» Work to do
Please repeat word for word the part of the records that opens with the line containing "Find anything that" and runs through the end of the records, leaving the pictures out.

» Collected data
------------

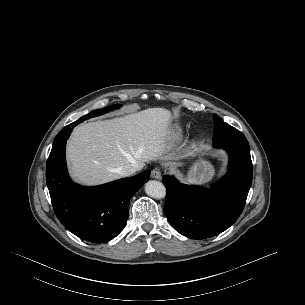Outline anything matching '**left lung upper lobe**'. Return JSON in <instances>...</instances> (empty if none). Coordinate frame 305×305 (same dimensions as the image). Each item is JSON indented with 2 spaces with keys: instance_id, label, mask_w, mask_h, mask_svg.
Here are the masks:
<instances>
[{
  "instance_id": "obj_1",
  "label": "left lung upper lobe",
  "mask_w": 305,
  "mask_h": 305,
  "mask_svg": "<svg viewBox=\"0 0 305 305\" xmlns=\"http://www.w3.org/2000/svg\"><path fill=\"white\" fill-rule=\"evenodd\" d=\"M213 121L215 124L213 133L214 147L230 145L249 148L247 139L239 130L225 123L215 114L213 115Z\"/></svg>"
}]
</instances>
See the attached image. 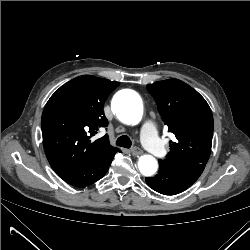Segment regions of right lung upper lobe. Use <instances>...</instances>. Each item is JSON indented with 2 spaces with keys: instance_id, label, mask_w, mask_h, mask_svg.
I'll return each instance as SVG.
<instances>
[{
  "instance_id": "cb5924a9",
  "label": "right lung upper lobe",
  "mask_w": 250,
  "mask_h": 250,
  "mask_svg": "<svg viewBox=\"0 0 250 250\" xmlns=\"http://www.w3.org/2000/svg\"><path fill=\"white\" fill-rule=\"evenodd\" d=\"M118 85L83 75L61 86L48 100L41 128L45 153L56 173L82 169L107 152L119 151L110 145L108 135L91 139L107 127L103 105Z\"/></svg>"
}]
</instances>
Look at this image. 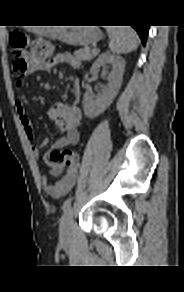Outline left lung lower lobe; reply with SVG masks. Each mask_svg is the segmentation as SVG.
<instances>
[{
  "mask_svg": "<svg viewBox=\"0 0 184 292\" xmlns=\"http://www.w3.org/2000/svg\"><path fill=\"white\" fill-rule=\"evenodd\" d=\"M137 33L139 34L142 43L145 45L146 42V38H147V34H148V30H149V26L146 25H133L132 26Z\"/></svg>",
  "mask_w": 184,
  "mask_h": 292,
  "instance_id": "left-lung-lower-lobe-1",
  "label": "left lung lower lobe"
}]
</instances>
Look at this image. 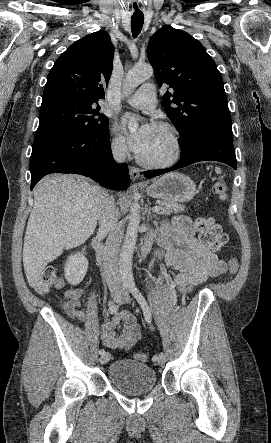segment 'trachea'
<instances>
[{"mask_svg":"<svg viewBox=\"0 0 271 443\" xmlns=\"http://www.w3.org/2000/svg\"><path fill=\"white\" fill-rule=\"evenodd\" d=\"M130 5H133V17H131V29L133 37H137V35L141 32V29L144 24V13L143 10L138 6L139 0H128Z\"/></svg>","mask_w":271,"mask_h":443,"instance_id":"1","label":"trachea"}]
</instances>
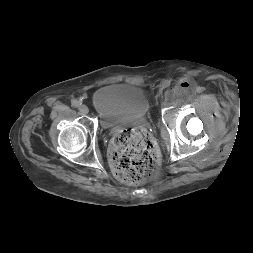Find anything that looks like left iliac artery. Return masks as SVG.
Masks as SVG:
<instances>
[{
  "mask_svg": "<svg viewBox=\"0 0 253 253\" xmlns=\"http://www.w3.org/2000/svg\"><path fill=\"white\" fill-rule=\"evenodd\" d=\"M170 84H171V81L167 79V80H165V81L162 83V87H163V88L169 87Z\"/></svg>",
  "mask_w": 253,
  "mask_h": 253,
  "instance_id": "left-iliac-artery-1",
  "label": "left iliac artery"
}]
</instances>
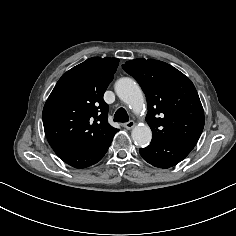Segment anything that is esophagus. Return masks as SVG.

------------

» Written solution
Find anything that looks like left iliac artery. Return masks as SVG.
Masks as SVG:
<instances>
[{
  "mask_svg": "<svg viewBox=\"0 0 253 253\" xmlns=\"http://www.w3.org/2000/svg\"><path fill=\"white\" fill-rule=\"evenodd\" d=\"M170 84H171V81L167 79V80H165V81L162 83V87H163V88L169 87Z\"/></svg>",
  "mask_w": 253,
  "mask_h": 253,
  "instance_id": "left-iliac-artery-1",
  "label": "left iliac artery"
}]
</instances>
Segment anything that is esophagus. Return masks as SVG.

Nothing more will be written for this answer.